In five separate families, we identified nine individuals affected by a previously unidentified syndrome characterized by growth retardation, spine malformation, facial dysmorphisms, and developmental delays. Using homozygosity mapping, array CGH, and exome sequencing, we uncovered bi-allelic loss-of-function CDK10 mutations segregating with this disease. CDK10 is a protein kinase that partners with cyclin M to phosphorylate substrates such as ETS2 and PKN2 in order to modulate cellular growth. To validate and model the pathogenicity of these CDK10 germline mutations, we generated conditional-knockout mice.
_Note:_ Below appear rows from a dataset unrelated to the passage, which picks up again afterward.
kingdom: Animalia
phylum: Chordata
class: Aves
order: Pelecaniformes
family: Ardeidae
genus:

Homozygous Cdk10-knockout mice died postnatally with severe growth retardation, skeletal defects, and kidney and lung abnormalities, symptoms that partly resemble the disease's effect in humans. Fibroblasts derived from affected individuals and Cdk10-knockout mouse embryonic fibroblasts (MEFs) proliferated normally; however, Cdk10-knockout MEFs developed longer cilia. Comparative transcriptomic analysis of mutant and wild-type mouse organs revealed lipid metabolic changes consistent with growth impairment and altered ciliogenesis in the absence of CDK10. Our results document the CDK10 loss-of-function phenotype and point to a function for CDK10 in transducing signals received at the primary cilia to sustain embryonic and postnatal development.